Assim, atualmente existem dois sistemas previdenciários em vigor no Município de Porto Alegre, um sob a forma de regime de caixa e outro sob a forma de capitalização. Os estudos técnico-atuariais encaminhados oficialmente no Previmpa são claríssimos ao apontar que o problema atual reside no Regime de Repartição Simples, não no sistema de capitalização, e que se trata de uma insuficiência financeira, não de um déficit do regime como um todo. Essa insuficiência financeira decorre, sobretudo, do não aporte, por parte do município, da dívida histórica construída antes da criação do Previmpa, quando os benefícios previdenciários eram “não contributivos”.
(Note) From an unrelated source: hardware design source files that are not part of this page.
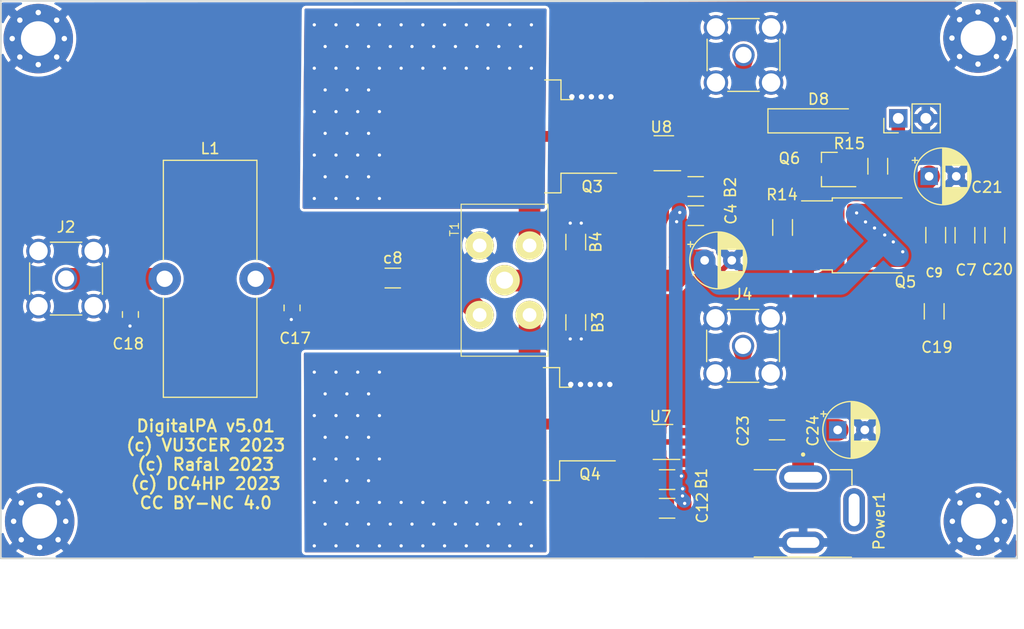
<source format=kicad_pcb>
(kicad_pcb (version 20221018) (generator pcbnew)

  (general
    (thickness 0.57)
  )

  (paper "USLetter")
  (title_block
    (title "Hermes-Lite 2.0")
    (date "2019-08-11")
    (rev "2.0-build9")
    (company "SofterHardware")
    (comment 1 "KF7O Steve Haynal")
    (comment 4 "AISLER Project ID: GROBADQR")
  )

  (layers
    (0 "F.Cu" signal)
    (31 "B.Cu" signal)
    (32 "B.Adhes" user "B.Adhesive")
    (33 "F.Adhes" user "F.Adhesive")
    (34 "B.Paste" user)
    (35 "F.Paste" user)
    (36 "B.SilkS" user "B.Silkscreen")
    (37 "F.SilkS" user "F.Silkscreen")
    (38 "B.Mask" user)
    (39 "F.Mask" user)
    (40 "Dwgs.User" user "User.Drawings")
    (41 "Cmts.User" user "User.Comments")
    (42 "Eco1.User" user "User.Eco1")
    (43 "Eco2.User" user "User.Eco2")
    (44 "Edge.Cuts" user)
    (45 "Margin" user)
    (46 "B.CrtYd" user "B.Courtyard")
    (47 "F.CrtYd" user "F.Courtyard")
    (48 "B.Fab" user)
    (49 "F.Fab" user)
  )

  (setup
    (stackup
      (layer "F.SilkS" (type "Top Silk Screen"))
      (layer "F.Paste" (type "Top Solder Paste"))
      (layer "F.Mask" (type "Top Solder Mask") (thickness 0.01))
      (layer "F.Cu" (type "copper") (thickness 0.035))
      (layer "dielectric 1" (type "core") (thickness 0.48) (material "FR4") (epsilon_r 4.5) (loss_tangent 0.02))
      (layer "B.Cu" (type "copper") (thickness 0.035))
      (layer "B.Mask" (type "Bottom Solder Mask") (thickness 0.01))
      (layer "B.Paste" (type "Bottom Solder Paste"))
      (layer "B.SilkS" (type "Bottom Silk Screen"))
      (copper_finish "None")
      (dielectric_constraints no)
    )
    (pad_to_mask_clearance 0)
    (aux_axis_origin 70 40)
    (grid_origin 69.95 90)
    (pcbplotparams
      (layerselection 0x00010fc_ffffffff)
      (plot_on_all_layers_selection 0x0000000_00000000)
      (disableapertmacros false)
      (usegerberextensions true)
      (usegerberattributes false)
      (usegerberadvancedattributes false)
      (creategerberjobfile false)
      (dashed_line_dash_ratio 12.000000)
      (dashed_line_gap_ratio 3.000000)
      (svgprecision 6)
      (plotframeref false)
      (viasonmask false)
      (mode 1)
      (useauxorigin false)
      (hpglpennumber 1)
      (hpglpenspeed 20)
      (hpglpendiameter 15.000000)
      (dxfpolygonmode true)
      (dxfimperialunits true)
      (dxfusepcbnewfont true)
      (psnegative false)
      (psa4output false)
      (plotreference true)
      (plotvalue false)
      (plotinvisibletext false)
      (sketchpadsonfab false)
      (subtractmaskfromsilk true)
      (outputformat 1)
      (mirror false)
      (drillshape 0)
      (scaleselection 1)
      (outputdirectory "gerbers/")
    )
  )

  (net 0 "")
  (net 1 "GND")
  (net 2 "VIN")
  (net 3 "VDC")
  (net 4 "Net-(T1-Pad4)")
  (net 5 "Net-(D8-A)")
  (net 6 "Net-(J2-In)")
  (net 7 "PTT")
  (net 8 "Net-(J1-In)")
  (net 9 "unconnected-(Power1-Pad3)")
  (net 10 "Net-(Q3-D)")
  (net 11 "Net-(Q6-B)")
  (net 12 "Net-(Q3-G)")
  (net 13 "Net-(Q4-G)")
  (net 14 "Net-(J4-In)")
  (net 15 "Net-(Q4-D)")
  (net 16 "Net-(C17-Pad1)")

  (footprint "Capacitor_SMD:C_0805_2012Metric_Pad1.18x1.45mm_HandSolder" (layer "F.Cu") (at 82.01 115.6875 -90))

  (footprint "Connector_Coaxial:SMA_Amphenol_901-144_Vertical" (layer "F.Cu") (at 138.45 118.58))

  (footprint "Package_TO_SOT_SMD:SOT-23_Handsoldering" (layer "F.Cu") (at 146.43 102.33 180))

  (footprint "Package_TO_SOT_SMD:SOT-23-5_HandSoldering" (layer "F.Cu") (at 131.15 100.831249 180))

  (footprint "Capacitor_SMD:C_1206_3216Metric_Pad1.33x1.80mm_HandSolder" (layer "F.Cu") (at 156.056 115.4 -90))

  (footprint "Capacitor_SMD:C_1206_3216Metric_Pad1.33x1.80mm_HandSolder" (layer "F.Cu") (at 141.578 126.322 180))

  (footprint "Package_TO_SOT_SMD:SOT-23-5_HandSoldering" (layer "F.Cu") (at 131.075 127.431249 180))

  (footprint "Capacitor_THT:CP_Radial_D5.0mm_P2.50mm" (layer "F.Cu") (at 147.166 126.322))

  (footprint "Connector_PinHeader_2.54mm:PinHeader_1x02_P2.54mm_Vertical" (layer "F.Cu") (at 152.749 97.62 90))

  (footprint "Capacitor_THT:CP_Radial_D5.0mm_P2.50mm" (layer "F.Cu") (at 134.91 110.7))

  (footprint "Capacitor_SMD:C_1206_3216Metric_Pad1.33x1.80mm_HandSolder" (layer "F.Cu") (at 134.1 106.58))

  (footprint "Resistor_SMD:R_1206_3216Metric_Pad1.30x1.75mm_HandSolder" (layer "F.Cu") (at 150.86 102.03 90))

  (footprint "Capacitor_SMD:C_1206_3216Metric_Pad1.33x1.80mm_HandSolder" (layer "F.Cu") (at 156.198 108.374 90))

  (footprint "Capacitor_SMD:C_1206_3216Metric_Pad1.33x1.80mm_HandSolder" (layer "F.Cu") (at 123.036 109.0115 -90))

  (footprint "MountingHole:MountingHole_3.2mm_M3_Pad_Via" (layer "F.Cu") (at 160.13 134.74))

  (footprint "MountingHole:MountingHole_3.2mm_M3_Pad_Via" (layer "F.Cu") (at 73.65 134.74))

  (footprint "Connector_Coaxial:SMA_Amphenol_901-144_Vertical" (layer "F.Cu") (at 138.49 91.78))

  (footprint "Capacitor_SMD:C_1206_3216Metric_Pad1.33x1.80mm_HandSolder" (layer "F.Cu") (at 161.65 108.3875 90))

  (footprint "Capacitor_SMD:C_1206_3216Metric_Pad1.33x1.80mm_HandSolder" (layer "F.Cu") (at 106.18 112.33))

  (footprint "Capacitor_SMD:C_1206_3216Metric_Pad1.33x1.80mm_HandSolder" (layer "F.Cu") (at 131.45 133.54 180))

  (footprint "Inductor_THT:L_Toroid_Vertical_L21.6mm_W8.4mm_P8.38mm_Pulse_G" (layer "F.Cu") (at 93.545 112.4 -90))

  (footprint "Package_TO_SOT_SMD:TO-252-2" (layer "F.Cu") (at 149.98 108.4))

  (footprint "Resistor_SMD:R_1206_3216Metric_Pad1.30x1.75mm_HandSolder" (layer "F.Cu") (at 142.09 107.67 90))

  (footprint "Capacitor_SMD:C_0805_2012Metric_Pad1.18x1.45mm_HandSolder" (layer "F.Cu") (at 96.9 115.08 -90))

  (footprint "MountingHole:MountingHole_3.2mm_M3_Pad_Via" (layer "F.Cu") (at 73.52 90.27))

  (footprint "Capacitor_SMD:C_1206_3216Metric_Pad1.33x1.80mm_HandSolder" (layer "F.Cu") (at 134.08 103.9 180))

  (footprint "Package_TO_SOT_SMD:TO-263-3_TabPin2" (layer "F.Cu") (at 118.600001 125.781249 180))

  (footprint "Diode_SMD:D_MiniMELF_Handsoldering" (layer "F.Cu") (at 145.4025 97.85))

  (footprint "Package_TO_SOT_SMD:TO-263-3_TabPin2" (layer "F.Cu") (at 118.725 99.281249 180))

  (footprint "Capacitor_SMD:C_1206_3216Metric_Pad1.33x1.80mm_HandSolder" (layer "F.Cu") (at 123.036 116.416 90))

  (footprint "footprints:XKB_DC-005-5A-2.0_Modded" (layer "F.Cu") (at 143.98 136.688 90))

  (footprint "Connector_Coaxial:SMA_Amphenol_901-144_Vertical" (layer "F.Cu") (at 76.08 112.38))

  (footprint "Capacitor_SMD:C_1206_3216Metric_Pad1.33x1.80mm_HandSolder" (layer "F.Cu") (at 131.45 130.899999))

  (footprint "Capacitor_SMD:C_1206_3216Metric_Pad1.33x1.80mm_HandSolder" (layer "F.Cu") (at 158.89 108.3875 90))

  (footprint "Capacitor_THT:CP_Radial_D5.0mm_P2.50mm" (layer "F.Cu") (at 155.59 102.96))

  (footprint "MountingHole:MountingHole_3.2mm_M3_Pad_Via" (layer "F.Cu") (at 160.092944 90.222944))

  (footprint "footprints:BN202V" (layer "F.Cu") (at 116.48 112.53 180))

  (gr_rect (start 70.07 86.79) (end 163.7 138.16)
    (stroke (width 0.15) (type default)) (fill none) (layer "Edge.Cuts") (tstamp 2f36cb34-ce9e-4e57-a621-1e8b7e2e309a))
  (gr_text "DigitalPA v5.01\n(c) VU3CER 2023\n(c) Rafal 2023\n(c) DC4HP 2023\nCC BY-NC 4.0" (at 88.95 129.5) (layer "F.S
... [301988 chars truncated]
</source>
Há alguns anos, já vemos esta dívida histórica do município ser repassada aos servidores, por meio do aumento das alíquotas contributivas, como se o sistema previdenciário como um todo fosse deficitário. O aumento das alíquotas, por si só, já vem gerando uma grande insatisfação na categoria municipária. Contudo, a nova reforma da previdência, promete trazer uma situação ainda mais nefasta.
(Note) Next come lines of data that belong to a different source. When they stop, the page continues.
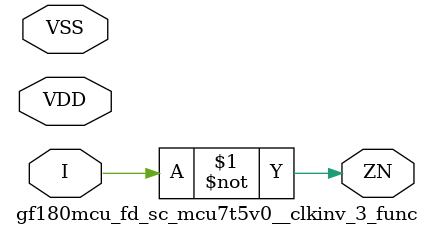
<source format=v>

module gf180mcu_fd_sc_mcu7t5v0__clkinv_3_func( I, ZN, VDD, VSS );
input I;
inout VDD, VSS;
output ZN;

	not MGM_BG_0( ZN, I );

endmodule

</source>
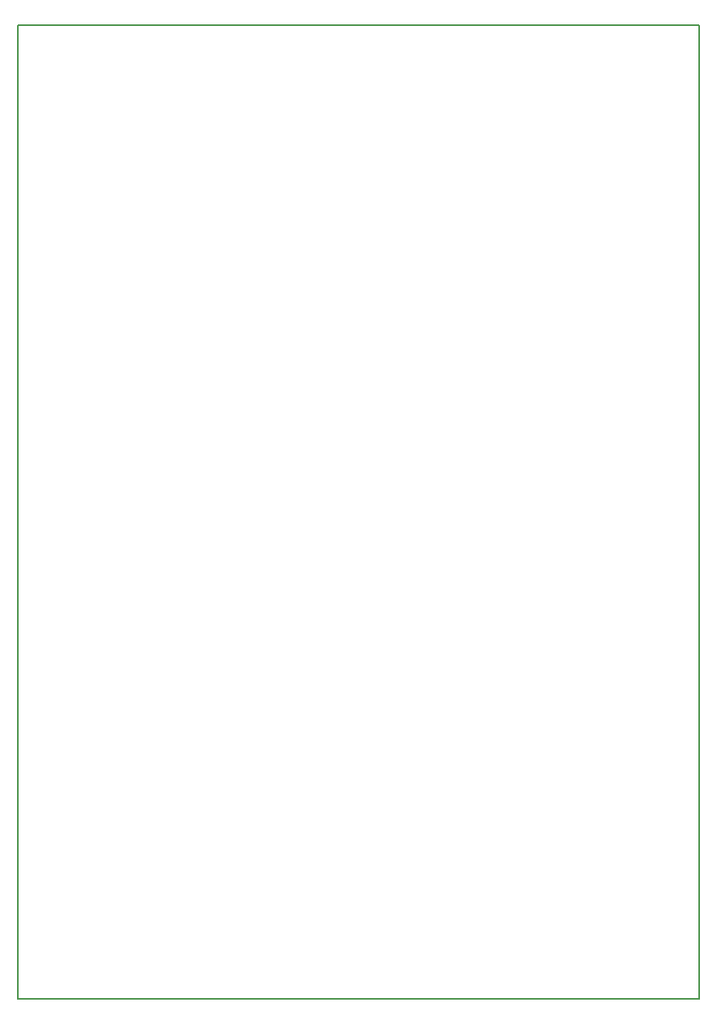
<source format=gbr>
G04 #@! TF.GenerationSoftware,KiCad,Pcbnew,5.1.2-f72e74a~84~ubuntu18.04.1*
G04 #@! TF.CreationDate,2019-07-05T19:17:41+01:00*
G04 #@! TF.ProjectId,esp32controller,65737033-3263-46f6-9e74-726f6c6c6572,rev?*
G04 #@! TF.SameCoordinates,Original*
G04 #@! TF.FileFunction,Profile,NP*
%FSLAX46Y46*%
G04 Gerber Fmt 4.6, Leading zero omitted, Abs format (unit mm)*
G04 Created by KiCad (PCBNEW 5.1.2-f72e74a~84~ubuntu18.04.1) date 2019-07-05 19:17:41*
%MOMM*%
%LPD*%
G04 APERTURE LIST*
%ADD10C,0.150000*%
G04 APERTURE END LIST*
D10*
X0Y0D02*
X0Y-101600000D01*
X71120000Y-101600000D02*
X0Y-101600000D01*
X71120000Y0D02*
X71120000Y-101600000D01*
X0Y0D02*
X71120000Y0D01*
M02*

</source>
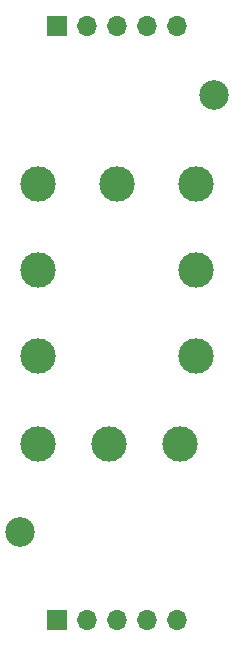
<source format=gts>
G04 #@! TF.GenerationSoftware,KiCad,Pcbnew,(6.0.5)*
G04 #@! TF.CreationDate,2022-08-24T21:54:21+01:00*
G04 #@! TF.ProjectId,iel-adapter,69656c2d-6164-4617-9074-65722e6b6963,rev?*
G04 #@! TF.SameCoordinates,Original*
G04 #@! TF.FileFunction,Soldermask,Top*
G04 #@! TF.FilePolarity,Negative*
%FSLAX46Y46*%
G04 Gerber Fmt 4.6, Leading zero omitted, Abs format (unit mm)*
G04 Created by KiCad (PCBNEW (6.0.5)) date 2022-08-24 21:54:21*
%MOMM*%
%LPD*%
G01*
G04 APERTURE LIST*
%ADD10R,1.700000X1.700000*%
%ADD11O,1.700000X1.700000*%
%ADD12C,2.500000*%
%ADD13C,3.000000*%
G04 APERTURE END LIST*
D10*
X161725000Y-52300000D03*
D11*
X164265000Y-52300000D03*
X166805000Y-52300000D03*
X169345000Y-52300000D03*
X171885000Y-52300000D03*
D10*
X161725000Y-102600000D03*
D11*
X164265000Y-102600000D03*
X166805000Y-102600000D03*
X169345000Y-102600000D03*
X171885000Y-102600000D03*
D12*
X175000000Y-58200000D03*
X158600000Y-95200000D03*
D13*
X173500000Y-65700000D03*
X166800000Y-65700000D03*
X160100000Y-65700000D03*
X160100000Y-73000000D03*
X160100000Y-80300000D03*
X160100000Y-87700000D03*
X166100000Y-87700000D03*
X172100000Y-87700000D03*
X173500000Y-80300000D03*
X173500000Y-73000000D03*
M02*

</source>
A premissa equivocada de que há déficit no sistema previdenciário dos servidores de Porto Alegre foi a alavanca para a nova Reforma da Previdência, proposta pelo atual governo municipal. A Exposição de Motivos para a propositura do novo texto legal, não deixa dúvidas: “O presente projeto tem por objetivo harmonizar as regras de idades de aposentadorias dos servidores municipais com os servidores públicos federais, além de possibilitar a reversão do déficit histórico do regime […]

A Exposição de Motivos dessa Reforma Previdenciária, que prejudica diretamente as aposentadorias e pensões dos servidores municipais, é composta de uma única lauda, sem acompanhar qualquer estudo atuarial que a autorize.
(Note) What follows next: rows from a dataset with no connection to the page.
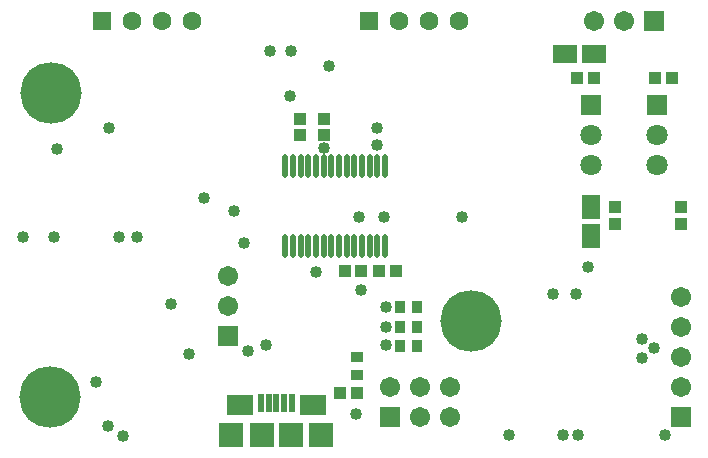
<source format=gbs>
G04 Layer_Color=16711935*
%FSLAX24Y24*%
%MOIN*%
G70*
G01*
G75*
%ADD63R,0.0434X0.0395*%
%ADD65R,0.0434X0.0356*%
%ADD67R,0.0710X0.0710*%
%ADD75R,0.0395X0.0434*%
%ADD81R,0.0356X0.0434*%
%ADD82R,0.0631X0.0631*%
%ADD83C,0.0631*%
%ADD84C,0.0671*%
%ADD85R,0.0671X0.0671*%
%ADD86C,0.2049*%
%ADD87R,0.0671X0.0671*%
%ADD88C,0.0710*%
%ADD89R,0.0710X0.0710*%
%ADD90C,0.0710*%
%ADD91C,0.0400*%
%ADD92R,0.0848X0.0592*%
%ADD93R,0.0592X0.0848*%
%ADD94O,0.0218X0.0789*%
%ADD95R,0.0828X0.0828*%
%ADD96R,0.0789X0.0828*%
%ADD97R,0.0237X0.0612*%
%ADD98R,0.0907X0.0710*%
D63*
X24100Y42226D02*
D03*
Y41674D02*
D03*
X36800Y39276D02*
D03*
Y38724D02*
D03*
X34600Y39276D02*
D03*
Y38724D02*
D03*
X24900Y41674D02*
D03*
Y42226D02*
D03*
D65*
X26000Y33705D02*
D03*
Y34295D02*
D03*
D67*
X33800Y42700D02*
D03*
D75*
X26724Y37150D02*
D03*
X27276D02*
D03*
X25574Y37150D02*
D03*
X26126D02*
D03*
X35924Y43600D02*
D03*
X36476D02*
D03*
X25976Y33100D02*
D03*
X25424D02*
D03*
X33876Y43600D02*
D03*
X33324D02*
D03*
D81*
X27405Y34650D02*
D03*
X27995D02*
D03*
X27405Y35300D02*
D03*
X27995D02*
D03*
X27405Y35950D02*
D03*
X27995D02*
D03*
D82*
X17476Y45500D02*
D03*
X26400Y45500D02*
D03*
D83*
X18476Y45500D02*
D03*
X19476D02*
D03*
X20476D02*
D03*
X27400Y45500D02*
D03*
X28400D02*
D03*
X29400D02*
D03*
D84*
X33900D02*
D03*
X34900D02*
D03*
X36800Y33300D02*
D03*
Y34300D02*
D03*
Y35300D02*
D03*
Y36300D02*
D03*
X21700Y37000D02*
D03*
Y36000D02*
D03*
X28100Y32300D02*
D03*
Y33300D02*
D03*
X29100Y32300D02*
D03*
Y33300D02*
D03*
X27100D02*
D03*
D85*
X35900Y45500D02*
D03*
X27100Y32300D02*
D03*
D86*
X29800Y35500D02*
D03*
X15800Y43100D02*
D03*
X15748Y32948D02*
D03*
D87*
X36800Y32300D02*
D03*
X21700Y35000D02*
D03*
D88*
X33800Y41700D02*
D03*
Y40700D02*
D03*
D89*
X36000Y42700D02*
D03*
D90*
Y41700D02*
D03*
Y40700D02*
D03*
D91*
X20400Y34400D02*
D03*
X23750Y43000D02*
D03*
X19800Y36050D02*
D03*
X24624Y37124D02*
D03*
X26650Y41350D02*
D03*
X33350Y31700D02*
D03*
X22350Y34495D02*
D03*
X22950Y34700D02*
D03*
X29500Y38950D02*
D03*
X26900Y38949D02*
D03*
X14850Y38300D02*
D03*
X15900D02*
D03*
X18650Y38282D02*
D03*
X18050Y38300D02*
D03*
X26050Y38950D02*
D03*
X32850Y31700D02*
D03*
X17700Y32000D02*
D03*
X31050Y31700D02*
D03*
X36250Y31700D02*
D03*
X20900Y39600D02*
D03*
X15974Y41224D02*
D03*
X33700Y37300D02*
D03*
X33300Y36376D02*
D03*
X32528Y36400D02*
D03*
X25050Y44000D02*
D03*
X23100Y44500D02*
D03*
X23800D02*
D03*
X35500Y34257D02*
D03*
X17300Y33450D02*
D03*
X26950Y35950D02*
D03*
X26950Y35300D02*
D03*
X26950Y34700D02*
D03*
X22205Y38095D02*
D03*
X35500Y34900D02*
D03*
X35900Y34600D02*
D03*
X25950Y32400D02*
D03*
X26650Y41925D02*
D03*
X17726Y41925D02*
D03*
X26126Y36526D02*
D03*
X21900Y39150D02*
D03*
X18200Y31640D02*
D03*
X24875Y41250D02*
D03*
D92*
X33882Y44400D02*
D03*
X32918D02*
D03*
D93*
X33800Y39282D02*
D03*
Y38318D02*
D03*
D94*
X23596Y40668D02*
D03*
X23852D02*
D03*
X24107D02*
D03*
X24363D02*
D03*
X24619D02*
D03*
X24875D02*
D03*
X25131D02*
D03*
X25387D02*
D03*
X25643D02*
D03*
X25899D02*
D03*
X26155D02*
D03*
X26411D02*
D03*
X26667D02*
D03*
X26922D02*
D03*
X23596Y37991D02*
D03*
X23852D02*
D03*
X24107D02*
D03*
X24363D02*
D03*
X24619D02*
D03*
X24875D02*
D03*
X25131D02*
D03*
X25387D02*
D03*
X25643D02*
D03*
X25899D02*
D03*
X26155D02*
D03*
X26411D02*
D03*
X26667D02*
D03*
X26922D02*
D03*
D95*
X22828Y31700D02*
D03*
X23772D02*
D03*
D96*
X21804D02*
D03*
X24796D02*
D03*
D97*
X23300Y32753D02*
D03*
X23556D02*
D03*
X23812D02*
D03*
X23044D02*
D03*
X22788D02*
D03*
D98*
X24520Y32704D02*
D03*
X22080D02*
D03*
M02*

</source>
Podemos concluir, assim, que com o objetivo de mitigar uma dívida do município em relação ao sistema previdenciário de seus servidores, o governo propõe, a toque de caixa, uma reforma previdenciária que, em linhas gerais, afasta no tempo os servidores dos benefícios, elevando as idades, bem como reduz o valor nominal dos benefícios previdenciários, quando no momento de percebê-los. Tudo para que, ao final, possa o “sistema previdenciário” acumular mais recursos a custo dos servidores para cobrir o que perversamente denomina o governo de “déficit histórico do regime”, que honestamente deveria ser denominado de dívida histórica do município.